In March, the Centers for Medicare and Medicaid Services (CMS) approved a Medicaid state plan amendment for Mississippi that allows The MED to participate in a Medicaid Upper Payment Limit program, which is designed to balance out the difference between Medicaid reimbursement and reimbursement rates allowable under Medicare payment principles, based on patient experience data.
This year, program funds will translate into approximately $3.8 million for The MED, in addition to money coming from Mississippi’s long-standing inclusion of The MED in Mississippi’s Trauma System and new participation in the State’s Burn Fund for treating uninsured burn victims.
“This approval is evidence of the collective recognition of the vital role The MED plays in providing emergency and on-going health care to Mississippians,’’ said Reginald Coopwood, MD, named CEO of The MED earlier this year. Last fall, The MED Board of Directors voted 7 to 1 to send a proposal to the Shelby County Commission to close its Emergency Department if it could not get $32 million in additional funds by Feb. 1.
Mississippi Gov. Haley Barbour, the Mississippi Division of Medicaid, state lawmakers and the Mississippi Hospital Association worked together for several months with The MED to help finalize the hospital’s participation in the complex Mississippi supplemental Medicaid payment program, under which The MED will make an intergovernmental transfer. The transfer will be used to draw matching federal dollars. Federal law would normally prohibit a hospital located across state lines from making an intergovernmental transfer and receiving funds from such a program. However, Tennessee’s congressional delegation was successful in placing into federal law an exception for The MED.
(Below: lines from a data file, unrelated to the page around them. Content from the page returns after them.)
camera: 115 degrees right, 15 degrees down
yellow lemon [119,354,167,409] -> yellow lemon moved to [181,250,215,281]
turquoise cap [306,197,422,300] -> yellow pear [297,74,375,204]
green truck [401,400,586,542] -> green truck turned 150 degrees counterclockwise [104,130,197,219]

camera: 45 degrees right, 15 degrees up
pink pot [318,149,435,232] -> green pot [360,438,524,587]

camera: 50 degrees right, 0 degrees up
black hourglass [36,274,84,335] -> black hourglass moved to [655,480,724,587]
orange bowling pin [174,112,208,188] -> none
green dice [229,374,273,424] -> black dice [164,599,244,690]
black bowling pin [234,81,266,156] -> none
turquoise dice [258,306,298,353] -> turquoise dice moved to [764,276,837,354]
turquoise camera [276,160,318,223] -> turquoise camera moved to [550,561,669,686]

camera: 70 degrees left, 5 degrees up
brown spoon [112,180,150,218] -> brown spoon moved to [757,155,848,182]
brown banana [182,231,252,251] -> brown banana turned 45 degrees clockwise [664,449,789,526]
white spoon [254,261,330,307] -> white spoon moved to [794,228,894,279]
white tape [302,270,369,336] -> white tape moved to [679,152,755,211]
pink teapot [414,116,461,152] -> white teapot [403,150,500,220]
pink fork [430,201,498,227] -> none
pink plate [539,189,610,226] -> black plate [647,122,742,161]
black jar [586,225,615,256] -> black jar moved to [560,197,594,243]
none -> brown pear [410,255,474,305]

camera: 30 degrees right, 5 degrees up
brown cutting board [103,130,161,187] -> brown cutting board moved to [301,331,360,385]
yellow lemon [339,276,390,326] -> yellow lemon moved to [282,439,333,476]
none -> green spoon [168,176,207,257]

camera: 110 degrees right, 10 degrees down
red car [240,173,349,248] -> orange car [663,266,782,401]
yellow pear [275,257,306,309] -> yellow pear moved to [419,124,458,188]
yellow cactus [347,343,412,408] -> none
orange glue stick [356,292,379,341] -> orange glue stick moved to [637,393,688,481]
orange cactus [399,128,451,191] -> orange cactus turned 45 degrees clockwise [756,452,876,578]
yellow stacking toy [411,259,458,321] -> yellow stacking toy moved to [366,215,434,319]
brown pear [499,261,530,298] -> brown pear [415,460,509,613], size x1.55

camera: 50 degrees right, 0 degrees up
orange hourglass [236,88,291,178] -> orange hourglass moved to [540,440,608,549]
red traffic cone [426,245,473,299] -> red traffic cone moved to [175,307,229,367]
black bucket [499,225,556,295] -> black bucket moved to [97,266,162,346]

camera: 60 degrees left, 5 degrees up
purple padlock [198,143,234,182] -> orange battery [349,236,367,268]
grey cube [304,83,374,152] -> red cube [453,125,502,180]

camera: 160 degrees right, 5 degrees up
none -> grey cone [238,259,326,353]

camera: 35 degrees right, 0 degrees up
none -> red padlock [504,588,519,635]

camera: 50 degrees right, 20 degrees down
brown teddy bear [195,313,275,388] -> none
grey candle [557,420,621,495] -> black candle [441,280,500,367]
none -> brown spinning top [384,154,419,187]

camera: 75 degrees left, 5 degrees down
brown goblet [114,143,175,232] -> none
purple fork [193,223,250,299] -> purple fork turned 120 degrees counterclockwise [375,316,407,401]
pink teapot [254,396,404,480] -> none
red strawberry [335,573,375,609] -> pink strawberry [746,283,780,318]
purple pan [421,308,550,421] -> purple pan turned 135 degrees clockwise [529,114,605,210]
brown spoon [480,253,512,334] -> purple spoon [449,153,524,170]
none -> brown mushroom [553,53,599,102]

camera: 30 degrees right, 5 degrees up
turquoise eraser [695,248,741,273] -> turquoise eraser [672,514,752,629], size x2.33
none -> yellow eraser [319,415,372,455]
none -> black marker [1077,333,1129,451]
The MED currently bills Mississippi’s Medicaid program for services provided to Mississippi Medicaid patients for healthcare.
The announcement of the new funding source for The MED comes after many collaborative meetings with Arkansas, Mississippi and Tennessee officials.
The MED’s financial plight resulted from being under-funded and under-capitalized for more than 15 years, with subsidies from Shelby County and the State of Tennessee not keeping pace with inflation, and nominal financial support from Arkansas and Mississippi—states with significant representation in The MED’s Emergency Department patient mix. The MED’s ability to serve as the regional safety-net facility had been compromised based on myriad challenges—a growing uninsured population, an antiquated physical plant, a payor mix that provides significantly less money than costs, a flat county subsidy, and unpredictable financial support from all three states—compounded by years of shortfalls in operational funding and few capital investments. For the fiscal year that ended June 30, 2009, The MED reported more than 55,000 visits to its Emergency Department and a net income loss of $20.9 million.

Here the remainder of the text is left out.